Kamila Chavez, a Loyola University student in attendance, said the Mass and the clergy's visit signaled to detained immigrants that "they're not alone and that we haven't forgotten about them."
Access to Broadview represented a legal and symbolic victory for residents and faith leaders who have described deep trauma from earlier enforcement operations at the facility. Reverend David Black, a Presbyterian pastor in Chicago who said he was pepper-sprayed and struck in the head by a pepper ball fired by federal agents at Broadview last October, said the restored access was significant.
On Feb. 13, a judge determined that barring religious leaders from entering the facility placed a burden on their right to exercise religion, clearing the way for the clergy to perform Ash Wednesday rites inside the detention center. Reflecting on the religious meaning of the day, Reverend Black said, "Ash Wednesday is a day that we remember that we are dust and that we will return to dust. It's a day that Christians remember that the empires of this world rise out of ashes and fall back into ashes."

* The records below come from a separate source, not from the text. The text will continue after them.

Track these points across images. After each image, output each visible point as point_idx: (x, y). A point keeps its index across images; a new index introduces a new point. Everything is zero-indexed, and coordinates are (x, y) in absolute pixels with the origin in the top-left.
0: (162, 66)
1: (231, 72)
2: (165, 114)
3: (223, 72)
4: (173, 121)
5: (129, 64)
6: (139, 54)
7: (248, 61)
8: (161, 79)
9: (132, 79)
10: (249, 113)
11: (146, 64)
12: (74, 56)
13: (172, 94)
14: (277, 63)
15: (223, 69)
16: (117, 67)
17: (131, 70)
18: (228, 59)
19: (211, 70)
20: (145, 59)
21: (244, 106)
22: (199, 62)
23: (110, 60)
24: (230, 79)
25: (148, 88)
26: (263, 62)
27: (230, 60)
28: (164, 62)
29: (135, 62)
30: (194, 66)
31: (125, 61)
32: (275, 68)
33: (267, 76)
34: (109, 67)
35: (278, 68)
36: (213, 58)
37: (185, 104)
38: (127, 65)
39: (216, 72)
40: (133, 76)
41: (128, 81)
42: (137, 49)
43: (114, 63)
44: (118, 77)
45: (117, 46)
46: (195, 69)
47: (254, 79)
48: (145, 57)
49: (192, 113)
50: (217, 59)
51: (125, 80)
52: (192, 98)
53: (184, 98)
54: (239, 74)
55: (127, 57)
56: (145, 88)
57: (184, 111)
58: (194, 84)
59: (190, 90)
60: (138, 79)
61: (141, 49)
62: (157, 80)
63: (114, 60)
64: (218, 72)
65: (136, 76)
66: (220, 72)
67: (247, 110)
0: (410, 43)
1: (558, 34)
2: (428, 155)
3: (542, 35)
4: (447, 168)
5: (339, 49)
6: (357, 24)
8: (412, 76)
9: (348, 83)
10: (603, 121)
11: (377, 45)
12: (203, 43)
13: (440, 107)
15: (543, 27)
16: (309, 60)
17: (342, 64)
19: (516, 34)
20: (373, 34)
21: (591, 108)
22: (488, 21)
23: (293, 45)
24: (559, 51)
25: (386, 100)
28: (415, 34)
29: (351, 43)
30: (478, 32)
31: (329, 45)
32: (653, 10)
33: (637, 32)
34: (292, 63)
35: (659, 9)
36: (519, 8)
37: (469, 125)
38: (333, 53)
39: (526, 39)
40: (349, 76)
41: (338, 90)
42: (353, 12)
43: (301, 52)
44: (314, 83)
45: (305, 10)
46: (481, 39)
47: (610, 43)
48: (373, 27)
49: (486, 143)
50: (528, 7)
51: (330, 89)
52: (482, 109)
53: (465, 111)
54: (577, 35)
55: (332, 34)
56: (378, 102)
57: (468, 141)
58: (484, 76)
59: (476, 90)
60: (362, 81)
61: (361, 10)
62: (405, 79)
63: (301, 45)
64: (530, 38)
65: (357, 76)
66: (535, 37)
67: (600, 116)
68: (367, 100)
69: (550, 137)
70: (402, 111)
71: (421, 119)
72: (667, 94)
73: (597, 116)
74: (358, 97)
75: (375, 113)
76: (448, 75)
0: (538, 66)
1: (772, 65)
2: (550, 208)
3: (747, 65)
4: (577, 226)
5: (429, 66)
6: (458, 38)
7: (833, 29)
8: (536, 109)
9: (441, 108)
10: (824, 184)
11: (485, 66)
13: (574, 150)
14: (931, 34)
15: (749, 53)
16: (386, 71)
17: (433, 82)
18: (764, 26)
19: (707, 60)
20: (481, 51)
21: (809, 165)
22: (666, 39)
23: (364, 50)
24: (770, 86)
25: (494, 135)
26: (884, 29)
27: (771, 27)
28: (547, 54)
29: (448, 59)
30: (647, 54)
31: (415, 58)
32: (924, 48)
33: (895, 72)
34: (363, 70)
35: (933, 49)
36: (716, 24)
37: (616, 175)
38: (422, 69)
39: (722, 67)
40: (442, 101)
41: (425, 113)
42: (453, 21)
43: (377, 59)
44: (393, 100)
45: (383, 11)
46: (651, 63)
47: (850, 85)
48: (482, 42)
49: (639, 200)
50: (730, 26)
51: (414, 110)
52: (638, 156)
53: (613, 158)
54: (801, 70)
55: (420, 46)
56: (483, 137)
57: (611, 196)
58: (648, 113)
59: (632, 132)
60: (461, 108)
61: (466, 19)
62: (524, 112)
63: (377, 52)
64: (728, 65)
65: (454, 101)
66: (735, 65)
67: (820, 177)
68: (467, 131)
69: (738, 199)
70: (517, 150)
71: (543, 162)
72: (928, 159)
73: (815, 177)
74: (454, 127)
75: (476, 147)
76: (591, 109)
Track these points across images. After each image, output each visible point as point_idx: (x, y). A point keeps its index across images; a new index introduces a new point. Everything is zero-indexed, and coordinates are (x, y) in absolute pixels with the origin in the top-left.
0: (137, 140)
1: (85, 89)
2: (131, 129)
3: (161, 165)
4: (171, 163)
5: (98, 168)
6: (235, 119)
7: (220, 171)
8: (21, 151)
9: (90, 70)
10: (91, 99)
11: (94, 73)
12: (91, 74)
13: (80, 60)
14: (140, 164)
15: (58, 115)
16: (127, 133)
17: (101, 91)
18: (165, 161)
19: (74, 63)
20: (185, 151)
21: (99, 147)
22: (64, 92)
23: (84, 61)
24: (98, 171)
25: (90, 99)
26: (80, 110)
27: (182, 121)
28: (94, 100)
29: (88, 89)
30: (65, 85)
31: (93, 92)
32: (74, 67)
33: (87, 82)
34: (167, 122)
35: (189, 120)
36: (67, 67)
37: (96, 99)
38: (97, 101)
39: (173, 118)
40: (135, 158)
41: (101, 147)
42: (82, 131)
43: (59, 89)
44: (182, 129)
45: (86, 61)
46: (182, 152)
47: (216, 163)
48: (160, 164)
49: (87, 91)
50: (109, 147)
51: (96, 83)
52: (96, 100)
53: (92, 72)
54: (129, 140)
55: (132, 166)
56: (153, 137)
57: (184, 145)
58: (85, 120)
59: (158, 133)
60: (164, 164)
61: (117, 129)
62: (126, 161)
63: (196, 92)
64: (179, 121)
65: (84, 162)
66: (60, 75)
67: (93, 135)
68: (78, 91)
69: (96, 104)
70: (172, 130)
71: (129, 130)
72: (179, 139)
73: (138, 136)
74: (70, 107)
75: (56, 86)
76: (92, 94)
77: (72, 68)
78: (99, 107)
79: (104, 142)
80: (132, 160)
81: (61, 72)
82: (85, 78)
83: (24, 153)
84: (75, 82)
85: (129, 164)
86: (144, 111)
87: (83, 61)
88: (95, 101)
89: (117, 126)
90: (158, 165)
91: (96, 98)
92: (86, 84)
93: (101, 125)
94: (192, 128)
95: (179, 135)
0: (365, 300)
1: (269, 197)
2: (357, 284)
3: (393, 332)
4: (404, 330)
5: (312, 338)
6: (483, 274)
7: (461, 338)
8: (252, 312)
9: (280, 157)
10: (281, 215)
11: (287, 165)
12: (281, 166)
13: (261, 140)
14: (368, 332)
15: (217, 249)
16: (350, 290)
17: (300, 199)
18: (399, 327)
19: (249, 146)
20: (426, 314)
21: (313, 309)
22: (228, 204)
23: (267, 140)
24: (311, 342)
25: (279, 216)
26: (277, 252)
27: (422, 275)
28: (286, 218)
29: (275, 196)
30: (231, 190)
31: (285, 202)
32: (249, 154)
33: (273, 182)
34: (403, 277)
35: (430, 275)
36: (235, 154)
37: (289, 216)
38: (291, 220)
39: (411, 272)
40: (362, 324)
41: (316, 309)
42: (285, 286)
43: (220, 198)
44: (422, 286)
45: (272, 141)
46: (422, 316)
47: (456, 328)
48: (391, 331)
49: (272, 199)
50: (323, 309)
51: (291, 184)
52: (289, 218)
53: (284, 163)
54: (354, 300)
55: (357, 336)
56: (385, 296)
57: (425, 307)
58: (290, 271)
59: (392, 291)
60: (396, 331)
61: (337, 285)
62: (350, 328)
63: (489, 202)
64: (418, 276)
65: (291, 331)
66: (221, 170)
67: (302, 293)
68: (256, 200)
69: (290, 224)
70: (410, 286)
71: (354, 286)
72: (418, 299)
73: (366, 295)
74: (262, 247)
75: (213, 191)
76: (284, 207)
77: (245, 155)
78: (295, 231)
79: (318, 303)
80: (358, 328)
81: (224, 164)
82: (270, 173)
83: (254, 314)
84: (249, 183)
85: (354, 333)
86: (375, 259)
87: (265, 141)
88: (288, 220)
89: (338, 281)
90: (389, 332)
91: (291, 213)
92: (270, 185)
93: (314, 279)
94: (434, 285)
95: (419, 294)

The events at Broadview unfolded against a backdrop of contested enforcement tactics, legal challenges and community protest. The ruling allowing clergy access addressed a specific legal claim about religious practice while leaving broader questions about those enforcement operations and the conditions inside processing centers subject to litigation and public debate.
For now, the presence of priests, a nun and the gathered faithful on Ash Wednesday brought a ritual and a measure of pastoral contact to detainees at Broadview that supporters had sought for years.